When it comes to cleaning up the coal ash, he doesn’t see how that’s going to be possible.
“There’s no way they can clean all that up,” he said. “They dumped it in the lake back there. They made a road as a barrier, then filled it all in. And when they got that all filled in, they started dumping it in the front. And they told me the one in the front was almost full and they could get maybe two more years out of it. And then they’d have to start dumping it somewhere else.
“We trusted them. We could have stayed where we were at.”
Watson’s family was displaced from Oak Ridge back in the 1940s when the national labs were being built. It was the Scarboro branch of his family, according to Watson. That’s when they were given the Claxton land, but even that was partially taken from them when a road was built that cut through their property, according to Watson.

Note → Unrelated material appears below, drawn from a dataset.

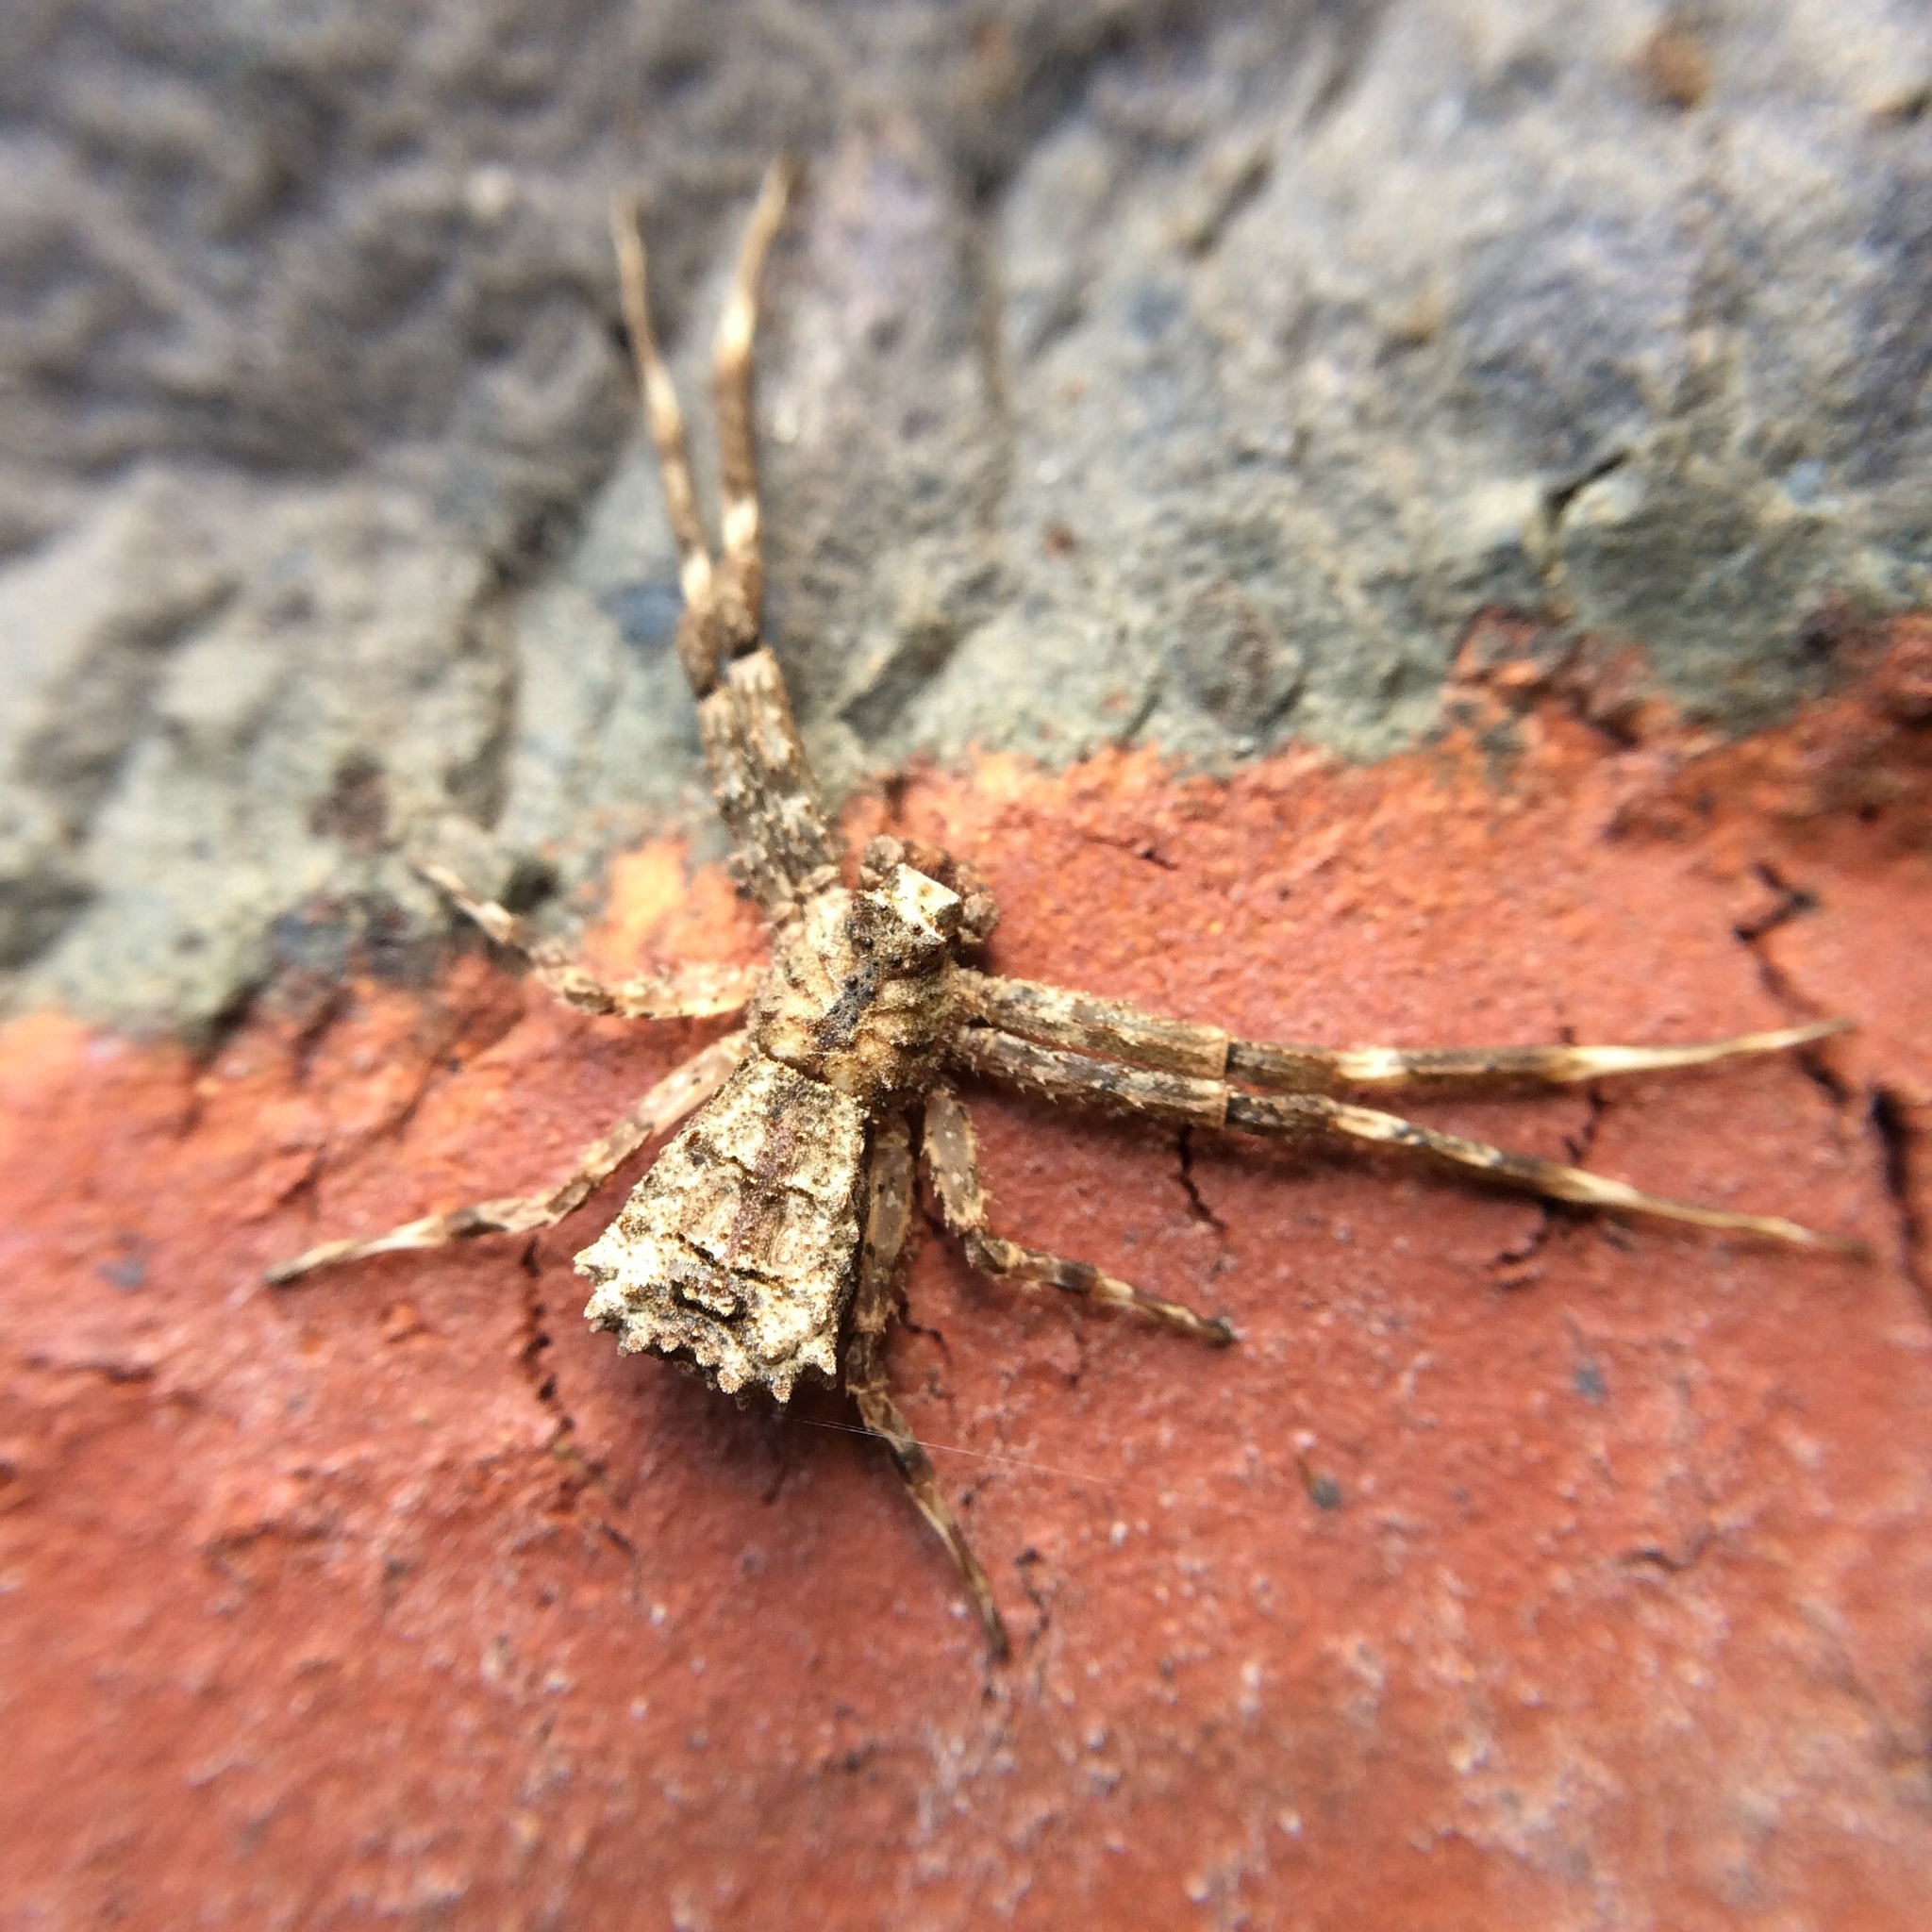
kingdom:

“Just one thing after another,” he said.
TVA spokesperson Scott Brooks told The Courier News that the current plans for the ash are temporary.
“This is not a final decision to store coal ash permanently at the main ash impoundment nor anywhere else at Bull Run,” Brooks said. “We haven’t made any decisions about the future of coal ash at Bull Run.”
The plan is to close the main ash impoundment in place and turn a section of the impoundment into a temporary process water basin, according to Brooks. That plan will be in place until a permanent decision is made on what to do with the ash. The current “stilling pond” would be permanently closed, according to Brooks, with ash removed to an existing onsite landfill and turned into the permanent process water basin.
Editor's note: this story has been updated to reflect the year the Watsons sold the land to 2013. It originally said 2015. It has also updated Watson's story to include what branch of his family sold their Oak Ridge land.